Oscuridad es la palabra que mejor describe este séptimo largometraje de la saga, el penúltimo, que sirve de prolegómeno a la esperadísima y anunciadísima fase final.
En esta ocasión, Potter (Daniel Radcliffe) y sus inseparables amigos, Hermione (Emma Watson) y Ron (Rupert Grint) salen del ambiente seguro y protegido de Hogwarts para lanzarse a la búsqueda de los Horrocruxes en los que el malvado Voldemort ha dividido su alma. Destruirlos es la única forma de acabar con él.
Con una trama muy fiel al libro de Rowling en que se basa, el director Peter Yates ha construido una larguísima primera parte -146 minutos- en la que la irregularidad es la nota dominante.

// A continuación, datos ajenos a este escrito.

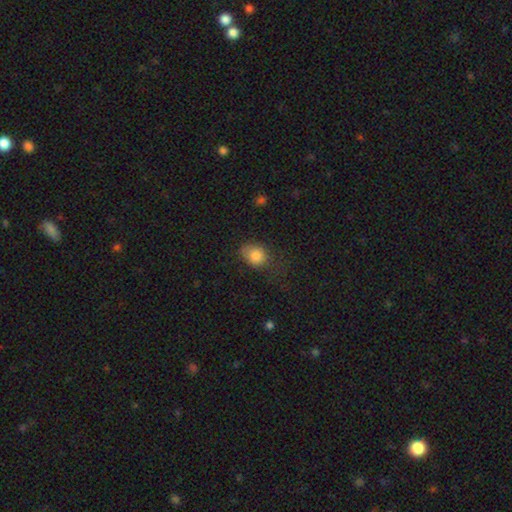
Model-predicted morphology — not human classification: Smooth or featured? smooth (83%)
How rounded? round (56%)
Merging? none (52%)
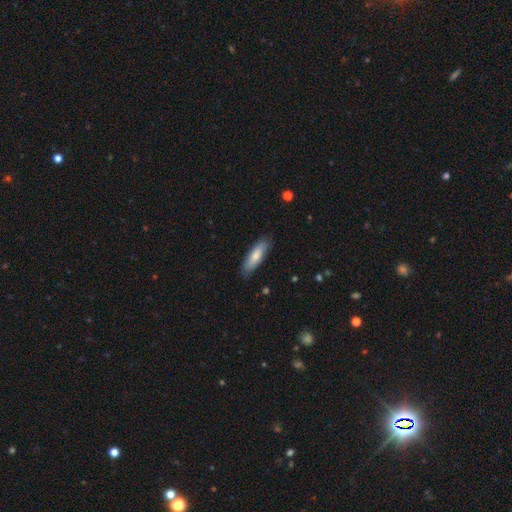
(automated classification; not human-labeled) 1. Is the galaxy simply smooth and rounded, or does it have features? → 76% smooth, 19% featured or disk, 5% star or artifact.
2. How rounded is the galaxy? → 51% cigar-shaped, 48% in between, 2% round.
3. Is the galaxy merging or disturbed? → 82% none, 14% minor disturbance, 3% major disturbance, 1% merger.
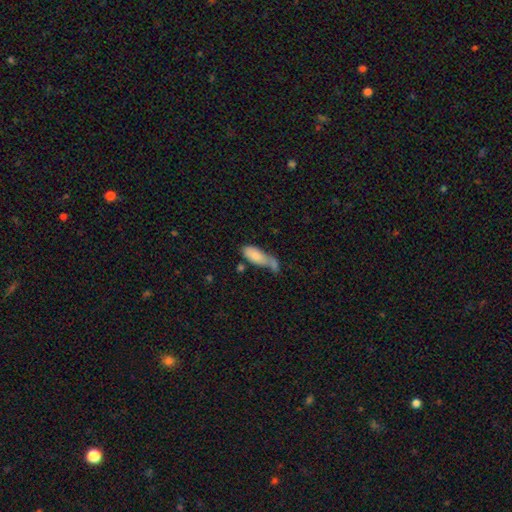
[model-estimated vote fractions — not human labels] This appears to be a smooth galaxy with no disk features (79%) that is in between round and cigar-shaped (74%). Merging: merger (38%).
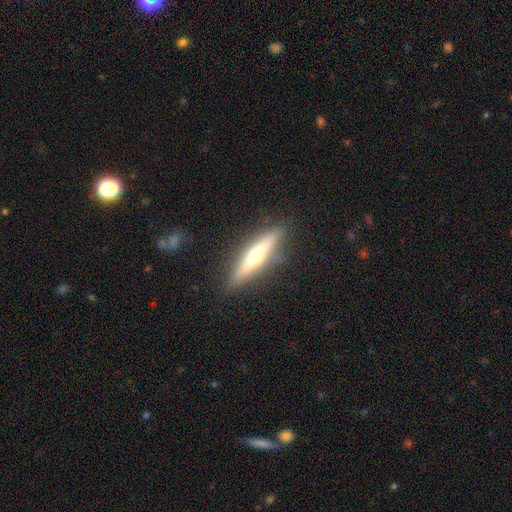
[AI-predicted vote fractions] A featured or disk galaxy (54%) viewed edge-on (93%) with a rounded central bulge (82%).

Vote fractions:
- Smooth or featured? featured or disk: 54% / smooth: 39% / star or artifact: 6%
- Edge-on disk? yes: 93% / no: 7%
- Edge-on bulge? rounded: 82% / none: 12% / boxy: 6%
- Merging? none: 87% / minor disturbance: 9% / major disturbance: 2% / merger: 1%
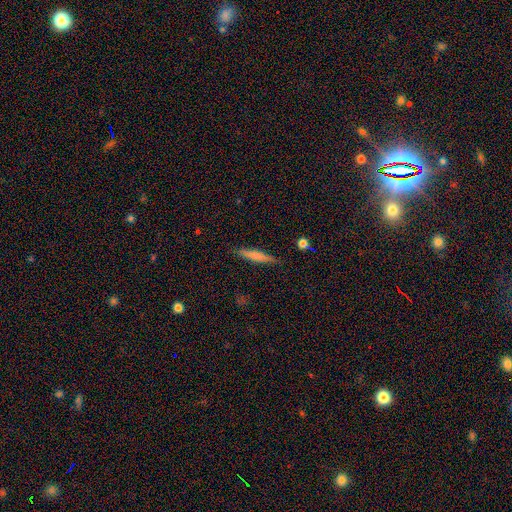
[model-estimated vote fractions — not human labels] Smooth or featured: smooth — 64% (featured or disk — 29%)
How rounded: cigar-shaped — 90% (in between — 9%)
Merging: none — 86% (minor disturbance — 10%)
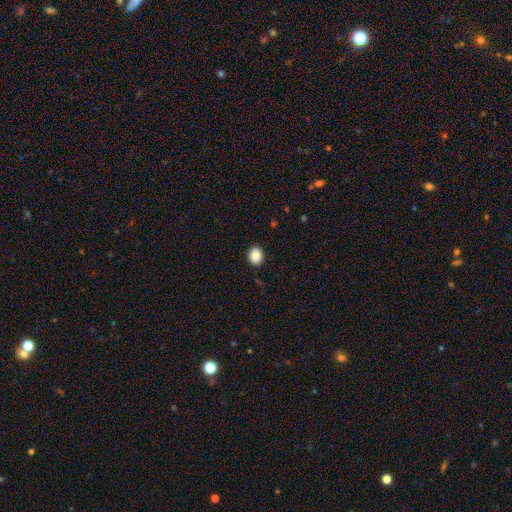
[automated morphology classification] smooth_or_featured: smooth (p=0.86) [alt: star or artifact p=0.09]
how_rounded: round (p=0.57) [alt: in between p=0.42]
merging: none (p=0.90) [alt: minor disturbance p=0.07]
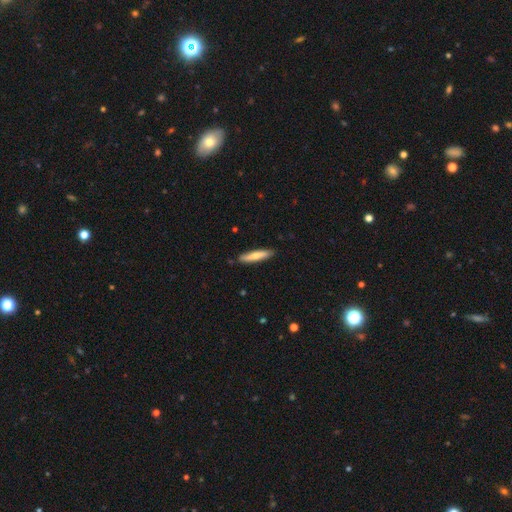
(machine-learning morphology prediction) A smooth galaxy with no disk features (67%) that is cigar-shaped (86%). Merging: none (88%).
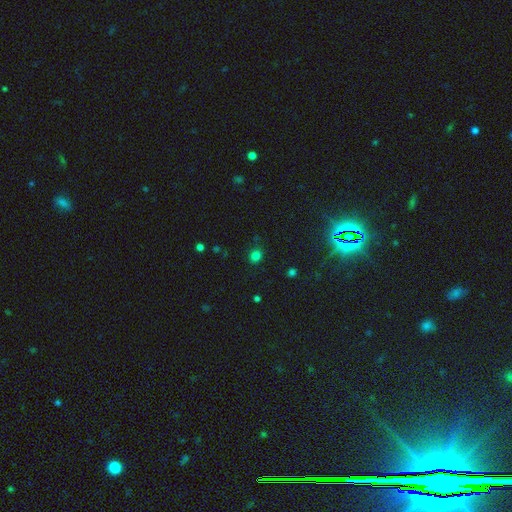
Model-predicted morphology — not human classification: Smooth or featured? Predicted: smooth (p=0.75). How rounded? Predicted: round (p=0.75). Merging? Predicted: none (p=0.85).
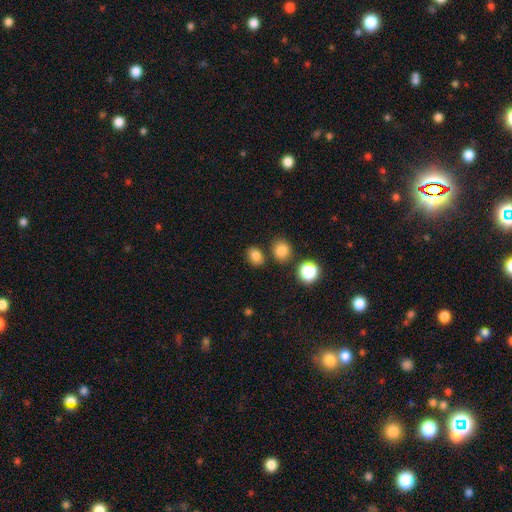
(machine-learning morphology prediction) smooth 82%, star or artifact 13%, featured or disk 6%. Down the decision tree: how rounded — in between (60%); merging — none (76%).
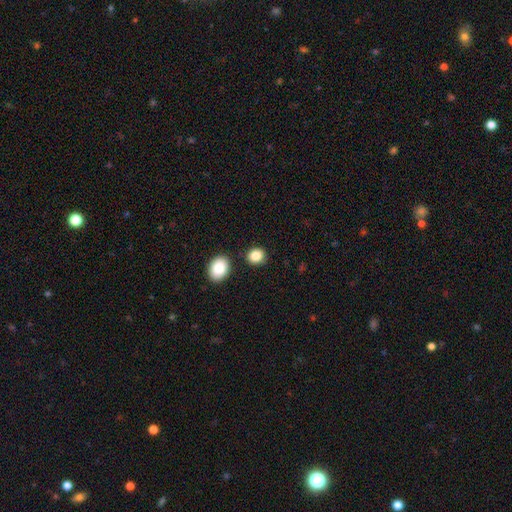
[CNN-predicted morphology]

Escenas de acción muy bien rodadas y con un ritmo endiablado se alternan con la estancia de los amigos aislados en el bosque para huir de Voldemort y los mortífagos que les persiguen.
Un aislamiento que da lugar a secuencias bastante ñoñas por las tensiones que se crean entre los tres amigos, pero que probablemente complacerán al ejército de adolescentes que siguen sus historias como si fuera una religión.